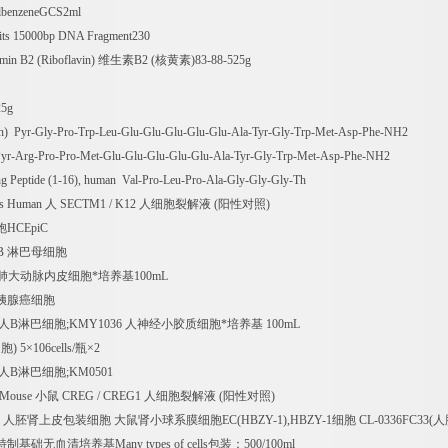
lbenzeneGCS2ml
ts 15000bp DNA Fragment230
in B2 (Riboflavin)
维生素
B2 (
核黄素
)83-88-525g
25g
an) Pyr-Gly-Pro-Trp-Leu-Glu-Glu-Glu-Glu-Glu-Ala-Tyr-Gly-Trp-Met-Asp-Phe-NH2
) Pyr-Arg-Pro-Pro-Met-Glu-Glu-Glu-Glu-Glu-Ala-Tyr-Gly-Trp-Met-Asp-Phe-NH2
ing Peptide (1-16), human Val-Pro-Leu-Pro-Ala-Gly-Gly-Gly-Th
rs Human
人
SECTM1 / K12
人细胞裂解液
(
阳性对照
)
胞
HCEpiC
B
淋巴母细胞
肺大动脉内皮细胞*培养基
100mL
胰腺癌细胞
人
B
淋巴细胞
;KMY1036
人神经小胶质细胞*培养基
100mL
细胞
) 5
×
106cells/
瓶×
2
人
B
淋巴细胞
;KM0501
 Mouse
小鼠
CREG / CREG1
人细胞裂解液
(
阳性对照
)
，人胚肾上皮包装细胞
大鼠肾小球系膜细胞
EC(HBZY-1),HBZY-1
细胞
CL-0336FC33(
人
特制基础无血清培养基
Many types of cells
包装：
500/100ml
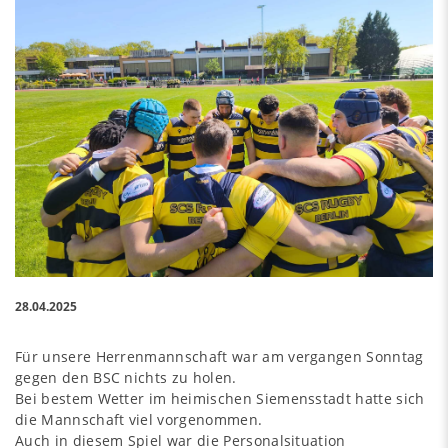
28.04.2025
Für unsere Herrenmannschaft war am vergangen Sonntag
gegen den BSC nichts zu holen.
Bei bestem Wetter im heimischen Siemensstadt hatte sich
die Mannschaft viel vorgenommen.
Auch in diesem Spiel war die Personalsituation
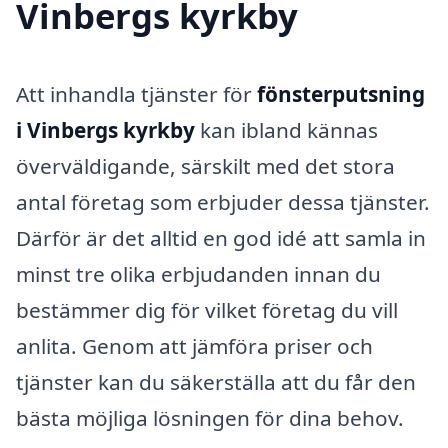
Vinbergs kyrkby
Att inhandla tjänster för
fönsterputsning
i Vinbergs kyrkby
kan ibland kännas
överväldigande, särskilt med det stora
antal företag som erbjuder dessa tjänster.
Därför är det alltid en god idé att samla in
minst tre olika erbjudanden innan du
bestämmer dig för vilket företag du vill
anlita. Genom att jämföra priser och
tjänster kan du säkerställa att du får den
bästa möjliga lösningen för dina behov.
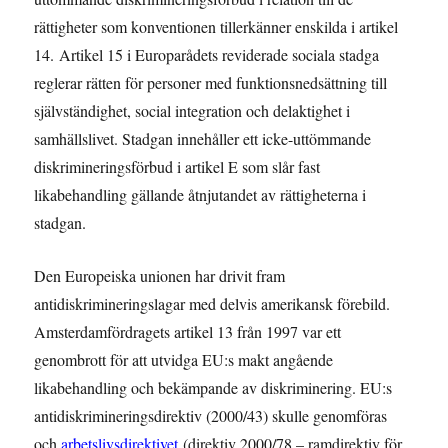
rättigheter som konventionen tillerkänner enskilda i artikel
14. Artikel 15 i Europarådets reviderade sociala stadga
reglerar rätten för personer med funktionsnedsättning till
självständighet, social integration och delaktighet i
samhällslivet. Stadgan innehåller ett icke-uttömmande
diskrimineringsförbud i artikel E som slår fast
likabehandling gällande åtnjutandet av rättigheterna i
stadgan.
Den Europeiska unionen har drivit fram
antidiskrimineringslagar med delvis amerikansk förebild.
Amsterdamfördragets artikel 13 från 1997 var ett
genombrott för att utvidga EU:s makt angående
likabehandling och bekämpande av diskriminering. EU:s
antidiskrimineringsdirektiv (2000/43) skulle genomföras
och
arbetslivsdirektivet
(direktiv 2000/78 – ramdirektiv för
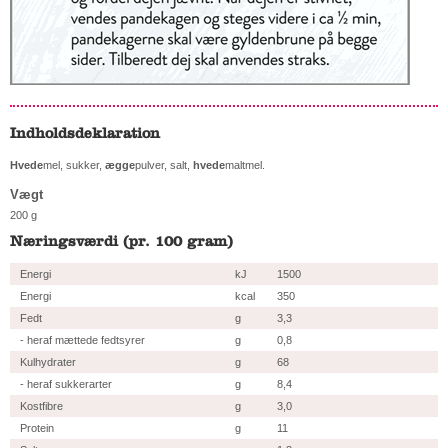
Indholdsdeklaration
Hvede
mel, sukker,
ægge
pulver, salt,
hvede
maltmel.
Vægt
200 g
Næringsværdi (pr. 100 gram)
Energi
kJ
1500
Energi
kcal
350
Fedt
g
3,3
- heraf mættede fedtsyrer
g
0,8
Kulhydrater
g
68
- heraf sukkerarter
g
8,4
Kostfibre
g
3,0
Protein
g
11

* * * * * * * * *

■ **Directions for this task**: Omitting all pictures, restate word for word the lines from the one containing "ts 15000bp DNA Fragment230" through the last line of the data.

■ **Answer to this exercise**:
ts 15000bp DNA Fragment230
in B2 (Riboflavin)
维生素
B2 (
核黄素
)83-88-525g
25g
an) Pyr-Gly-Pro-Trp-Leu-Glu-Glu-Glu-Glu-Glu-Ala-Tyr-Gly-Trp-Met-Asp-Phe-NH2
) Pyr-Arg-Pro-Pro-Met-Glu-Glu-Glu-Glu-Glu-Ala-Tyr-Gly-Trp-Met-Asp-Phe-NH2
ing Peptide (1-16), human Val-Pro-Leu-Pro-Ala-Gly-Gly-Gly-Th
rs Human
人
SECTM1 / K12
人细胞裂解液
(
阳性对照
)
胞
HCEpiC
B
淋巴母细胞
肺大动脉内皮细胞*培养基
100mL
胰腺癌细胞
人
B
淋巴细胞
;KMY1036
人神经小胶质细胞*培养基
100mL
细胞
) 5
×
106cells/
瓶×
2
人
B
淋巴细胞
;KM0501
 Mouse
小鼠
CREG / CREG1
人细胞裂解液
(
阳性对照
)
，人胚肾上皮包装细胞
大鼠肾小球系膜细胞
EC(HBZY-1),HBZY-1
细胞
CL-0336FC33(
人
特制基础无血清培养基
Many types of cells
包装：
500/100ml
28.04.2025
Für unsere Herrenmannschaft war am vergangen Sonntag
gegen den BSC nichts zu holen.
Bei bestem Wetter im heimischen Siemensstadt hatte sich
die Mannschaft viel vorgenommen.
Auch in diesem Spiel war die Personalsituation
Vinbergs kyrkby
Att inhandla tjänster för
fönsterputsning
i Vinbergs kyrkby
kan ibland kännas
överväldigande, särskilt med det stora
antal företag som erbjuder dessa tjänster.
Därför är det alltid en god idé att samla in
minst tre olika erbjudanden innan du
bestämmer dig för vilket företag du vill
anlita. Genom att jämföra priser och
tjänster kan du säkerställa att du får den
bästa möjliga lösningen för dina behov.
rättigheter som konventionen tillerkänner enskilda i artikel
14. Artikel 15 i Europarådets reviderade sociala stadga
reglerar rätten för personer med funktionsnedsättning till
självständighet, social integration och delaktighet i
samhällslivet. Stadgan innehåller ett icke-uttömmande
diskrimineringsförbud i artikel E som slår fast
likabehandling gällande åtnjutandet av rättigheterna i
stadgan.
Den Europeiska unionen har drivit fram
antidiskrimineringslagar med delvis amerikansk förebild.
Amsterdamfördragets artikel 13 från 1997 var ett
genombrott för att utvidga EU:s makt angående
likabehandling och bekämpande av diskriminering. EU:s
antidiskrimineringsdirektiv (2000/43) skulle genomföras
och
arbetslivsdirektivet
(direktiv 2000/78 – ramdirektiv för
Indholdsdeklaration
Hvede
mel, sukker,
ægge
pulver, salt,
hvede
maltmel.
Vægt
200 g
Næringsværdi (pr. 100 gram)
Energi
kJ
1500
Energi
kcal
350
Fedt
g
3,3
- heraf mættede fedtsyrer
g
0,8
Kulhydrater
g
68
- heraf sukkerarter
g
8,4
Kostfibre
g
3,0
Protein
g
11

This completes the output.